Gateway to Thousands of Machines

[bjb]

Hey Kids! Want to take over thousands of people's machines? Hack Geocities and install your own 3733t "eYe r0K uR w0RlD" binary at this URL! ...

I can only imagine that this is now the bullseye for hundreds of crackers who want to compromise people's computers. I hope the honest security people who have "taken control" of this page are making sure every few seconds that their true uninstaller program is there, and not someone else's kRaK program.

Re:wtf?

[SComps]

Being that these people are running code on their machine that they have no clue they're actually running.. hammering the piss out of irc networks all over the world, wasting bandwidth, creating havoc and otherwise presenting their computers to whomever wrote this cluster as a gift?

Yeah.. what adverse effects? Can they be any worse than what's already there? Seems to me if you don't have the worm stop worrying about the effects. If you do have the worm.. get rid of it on your own.

The rest of us (the IRC Community) have to deal with the threats as they come down the pike.

Re:Full Text of Article

[Urkki]

But this isn't "mandated" in any way. If you have a computer that automatically downloads and executes a file from a URL, then that's *your* problem, isn't it? Especially since there are ways to avoid such things from happening... (Starting with personal firewall that blocks IE from accessing the network, and use some other browser...)

wtf is going on here?

[Ender+Ryan]

Am I just being incredibly dense? What are so many here complaining about? How could you possibly consider it to be morally wrong for someone to use a worm's own properties to fight it? People who are "unintentionally downloading and running" this fix were already hacked, and are no longer in control of their machines.

If someone broke into your house, would you mind if a friendly neighbor quietly quietly followed them in and escorted the intruder out? Or perhaps you'd prefer your neighbor to let the intruder rob you, or whatever they intended to do.

They also didn't "hack" geocities like some have suggested...

I dunno, I just don't see anything wrong here.

Pedantic ethic in a vaccuum...

[xinit]

I still get hits from Nimda and Code Red on my apache server. Plenty of them. I'd be very happy to see those ancient beasties exterminated in just this fashion.

Sure, it's not ethical on its own to force a download on people... but it is likely MORE ethical than allowing these clueless infected types to continue to infect others.

If someone's unconcious and bleeding from their head, is it ethical to patch up their head wound without their permission? I'd hope so.

definitely a good thing.

[theflea]

After reviewing the arguments, I've concluded this is a good thing. Maybe even a necessary thing. Here's why:

Have you ever tried to explain to an end user what a virus is and how it works? Few have a decent understanding of what viruses are all about. Even folks with a technical background have a hard time keeping up with them, and knowing all the types.

As operating systems and viruses get more complicated, this gap will only get wider. I saw that article/paper arguing that as computers becom almost biological in complexity, they must be able to fix their own minor problems. Same type thing.

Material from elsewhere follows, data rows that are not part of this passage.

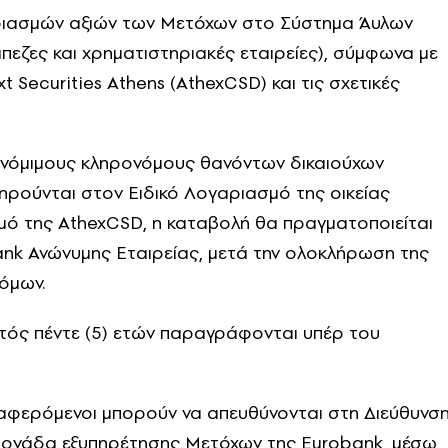
ιασμών αξιών των Μετόχων στο Σύστημα Άυλων
ράπεζες και χρηματιστηριακές εταιρείες), σύμφωνα με
 Securities Athens (AthexCSD) και τις σχετικές
ε νόμιμους κληρονόμους θανόντων δικαιούχων
τηρούνται στον Ειδικό Λογαριασμό της οικείας
σμό της AthexCSD, η καταβολή θα πραγματοποιείται
nk Ανώνυμης Εταιρείας, μετά την ολοκλήρωση της
όμων.
τός πέντε (5) ετών παραγράφονται υπέρ του
ιαφερόμενοι μπορούν να απευθύνονται στη Διεύθυνσ
α μονάδα εξυπηρέτησης Μετόχων της Eurobank, μέσω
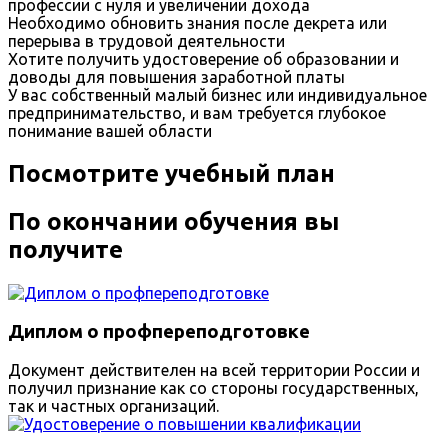
профессии с нуля и увеличении дохода
Необходимо обновить знания после декрета или
перерыва в трудовой деятельности
Хотите получить удостоверение об образовании и
доводы для повышения заработной платы
У вас собственный малый бизнес или индивидуальное
предпринимательство, и вам требуется глубокое
понимание вашей области
Посмотрите учебный план
По окончании обучения вы
получите
Диплом о профпереподготовке
Документ действителен на всей территории России и
получил признание как со стороны государственных,
так и частных организаций.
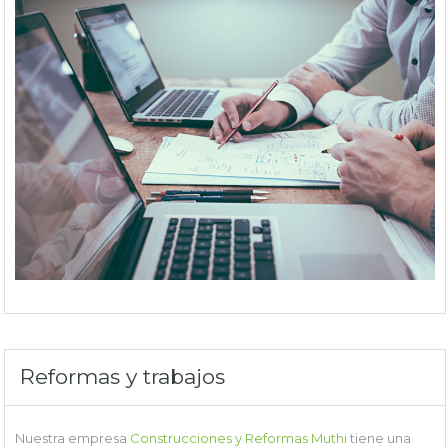
Reformas y trabajos
Nuestra empresa
Construcciones y Reformas Muthi
tiene una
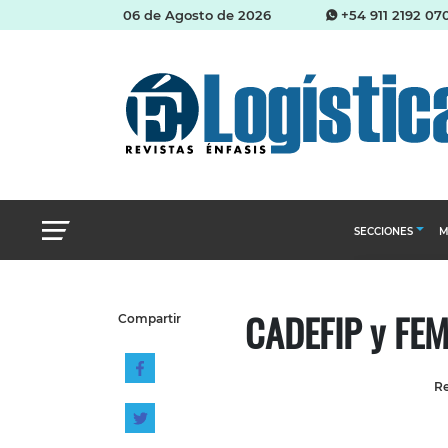
06 de Agosto de 2026
+54 911 2192 07
SECCIONES
M
Abastecimien
CADEFIP y FEM
Compartir
Almacenes e i
Cadena de Sum
Re
Logística y di
Management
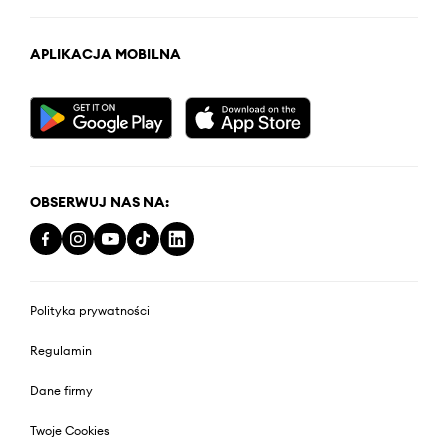
APLIKACJA MOBILNA
OBSERWUJ NAS NA:
Polityka prywatności
Regulamin
Dane firmy
Twoje Cookies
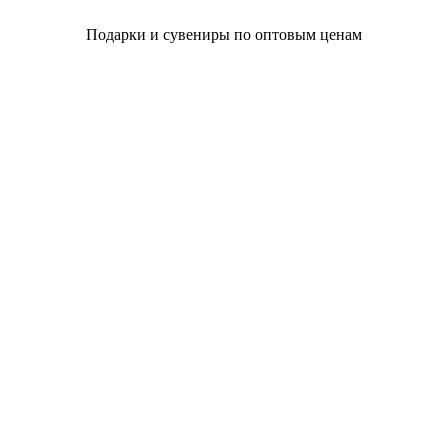
Подарки и сувениры по оптовым ценам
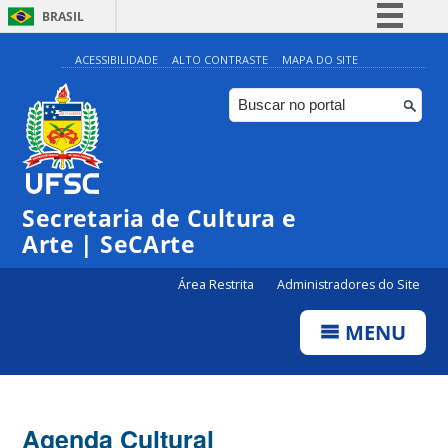
BRASIL
Simplifique!
ACESSIBILIDADE
ALTO CONTRASTE
MAPA DO SITE
Comunica BR
Participe
Acesso à informação
Legislação
Secretaria de Cultura e
Canais
Arte | SeCArte
Área Restrita
Administradores do Site
MENU
Agenda Cultural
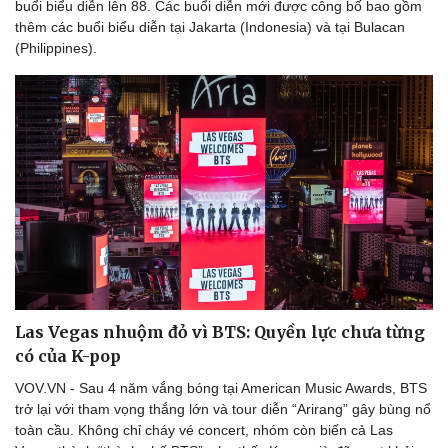
buổi biểu diễn lên 88. Các buổi diễn mới được công bố bao gồm
thêm các buổi biểu diễn tại Jakarta (Indonesia) và tại Bulacan
(Philippines).
Las Vegas nhuộm đỏ vì BTS: Quyền lực chưa từng
có của K-pop
VOV.VN - Sau 4 năm vắng bóng tại American Music Awards, BTS
trở lại với tham vọng thắng lớn và tour diễn “Arirang” gây bùng nổ
toàn cầu. Không chỉ cháy vé concert, nhóm còn biến cả Las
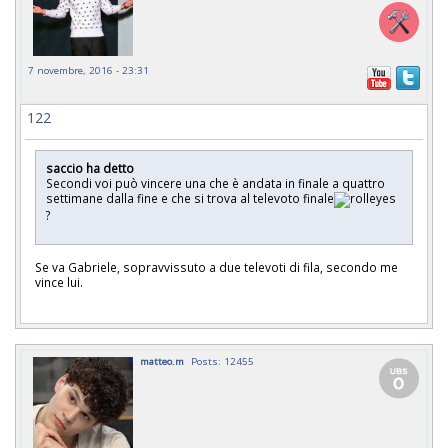
7 novembre, 2016 - 23:31
122
saccio ha detto
Secondi voi può vincere una che è andata in finale a quattro
settimane dalla fine e che si trova al televoto finale
?
Se va Gabriele, sopravvissuto a due televoti di fila, secondo me
vince lui.
matteo.m
Posts: 12455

how is this ok and code green wasn't?

[dougnaka]

For those of you who are not familiar Code Green was an anti-code red listener that would automatically connect to an attacking code red infected server and clean it up. link to news story about code green People in the "security community" were inflamed, and the general consensus was that this was illegal, and many people, myself included, decided not to install code green. Now, code red attacks are still common in my server logs..

Looks like it's better to ask forgiveness than seek permission.